DIRECTIVE » Please find all lines in the data that hold the string "Registration" and copy them.

Difference listings:
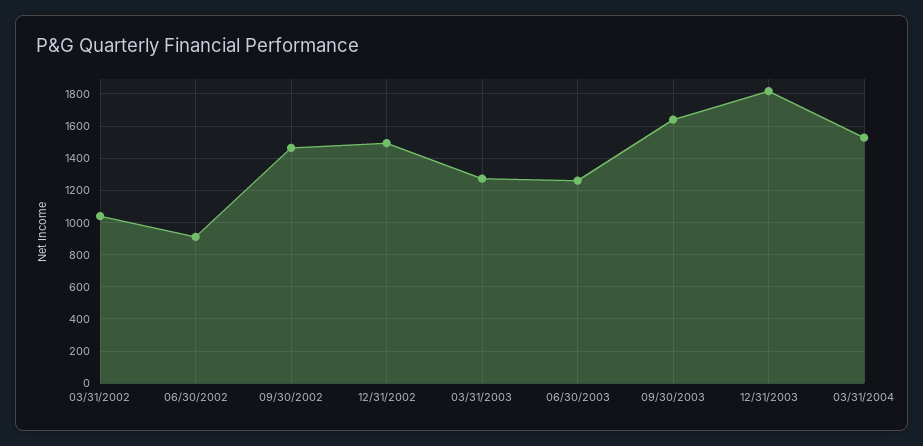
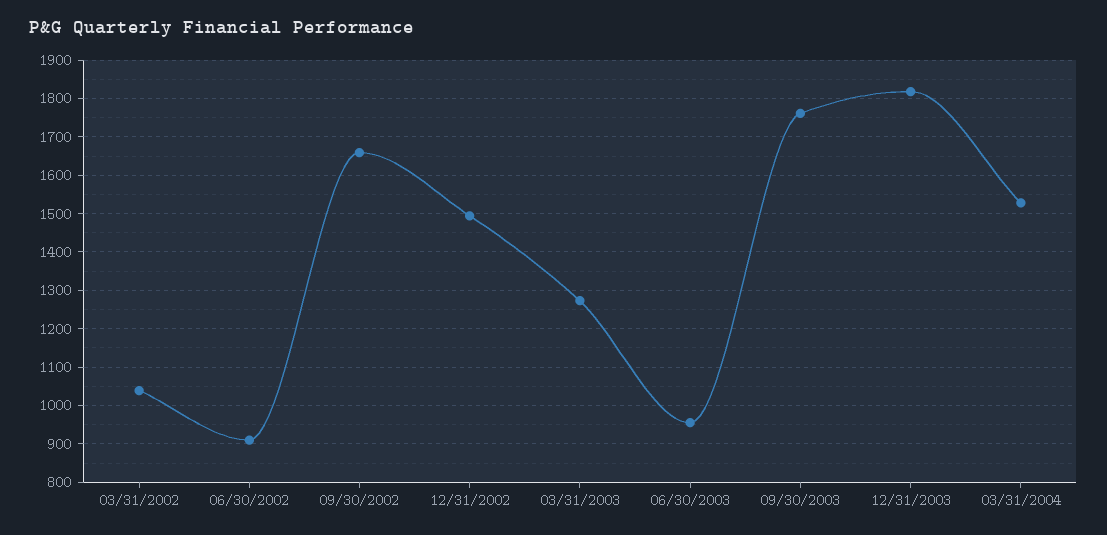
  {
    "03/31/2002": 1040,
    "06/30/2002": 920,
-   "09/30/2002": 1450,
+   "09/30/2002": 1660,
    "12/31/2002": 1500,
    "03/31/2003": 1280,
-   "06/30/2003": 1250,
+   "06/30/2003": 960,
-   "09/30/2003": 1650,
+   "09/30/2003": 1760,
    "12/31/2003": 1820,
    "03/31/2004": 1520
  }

==

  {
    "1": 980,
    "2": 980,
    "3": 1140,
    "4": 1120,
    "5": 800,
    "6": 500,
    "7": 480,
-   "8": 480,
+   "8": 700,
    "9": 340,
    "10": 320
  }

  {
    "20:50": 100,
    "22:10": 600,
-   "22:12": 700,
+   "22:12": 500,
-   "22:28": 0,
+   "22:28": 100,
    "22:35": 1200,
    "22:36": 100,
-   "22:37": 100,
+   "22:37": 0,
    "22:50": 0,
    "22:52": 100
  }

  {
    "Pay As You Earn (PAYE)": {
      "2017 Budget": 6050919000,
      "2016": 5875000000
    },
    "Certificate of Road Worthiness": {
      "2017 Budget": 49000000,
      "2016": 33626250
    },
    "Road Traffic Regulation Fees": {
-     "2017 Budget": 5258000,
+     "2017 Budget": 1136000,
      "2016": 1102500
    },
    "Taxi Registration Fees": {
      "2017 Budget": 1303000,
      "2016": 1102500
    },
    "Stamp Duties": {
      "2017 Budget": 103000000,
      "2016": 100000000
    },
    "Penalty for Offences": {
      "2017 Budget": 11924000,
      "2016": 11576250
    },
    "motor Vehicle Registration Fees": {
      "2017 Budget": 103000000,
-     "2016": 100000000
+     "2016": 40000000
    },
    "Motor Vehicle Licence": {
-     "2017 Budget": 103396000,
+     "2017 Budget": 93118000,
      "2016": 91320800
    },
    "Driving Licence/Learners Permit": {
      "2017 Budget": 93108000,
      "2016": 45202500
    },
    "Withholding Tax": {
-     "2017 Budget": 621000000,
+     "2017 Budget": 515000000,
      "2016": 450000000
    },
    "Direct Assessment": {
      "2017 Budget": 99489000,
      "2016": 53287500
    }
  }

YOUR SOLUTION »
    "Taxi Registration Fees": {
    "motor Vehicle Registration Fees": {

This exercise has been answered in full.